His mother Phyllis, (née Bucknall), came from the Ellerman & Bucknall Lines shipping dynasty, a somewhat haughty family, who did not approve of their daughter marrying into ‘trade’ (shipowners were not trade, they were merchant princes).
In the 1920s and 30s Whitehouse family holidays were often spent in West Wales,
where the Welsh narrow gauge lines were on the doorstep for exploration.
It was undoubtedly there PBW developed his lifetime devotion to the narrow gauge picturesque that was to be the subject of so much of his early writing and photography.
In his early teens he owned a camera, and some of those photos, not at all bad, still survive.
After PBW completed his education at Warwick School it was intended he should join the family firm, but the outbreak of the Second World War put that on hold.
He volunteered for the RAF, where his wish to become a pilot was foiled by less than perfect eyesight. He did however qualify as a navigator, completing his training in Canada under the Empire Air Training Scheme.
Back in Britain he was posted to 15 Squadron and completed three tours of duty (each of 30 flights) in Lancaster bombers during the air campaign against Germany and occupied Europe.

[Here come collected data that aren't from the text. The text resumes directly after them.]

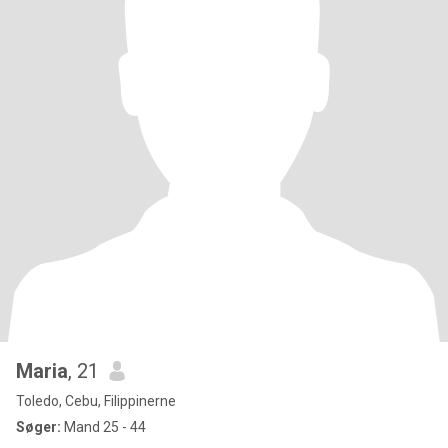
Maria
, 21
Toledo, Cebu, Filippinerne
Søger:
Mand 25 - 44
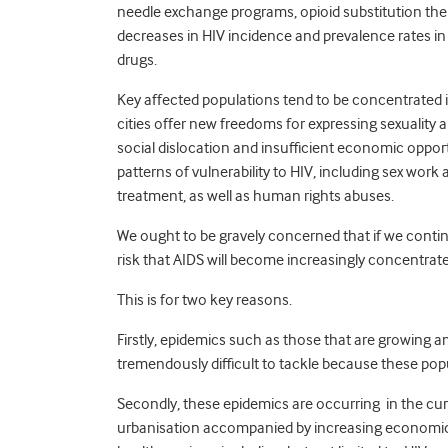
needle exchange programs, opioid substitution thera
decreases in HIV incidence and prevalence rates i
drugs.
Key affected populations tend to be concentrated 
cities offer new freedoms for expressing sexuality a
social dislocation and insufficient economic oppor
patterns of vulnerability to HIV, including sex wor
treatment, as well as human rights abuses.
We ought to be gravely concerned that if we continu
risk that AIDS will become increasingly concentrat
This is for two key reasons.
Firstly, epidemics such as those that are growing a
tremendously difficult to tackle because these pop
Secondly, these epidemics are occurring in the cu
urbanisation accompanied by increasing economic an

That in itself was remarkable: the chance of survival was less than 10 per cent. For the rest of the war he served in the supposedly less arduous Transport Command in the Middle East.
There, he was shot down over the Mediterranean and was the sole survivor of the crew.
After four days adrift in an inflatable he was rescued by a Greek freighter.
By the time of demobilisation he had reached the rank of squadron leader.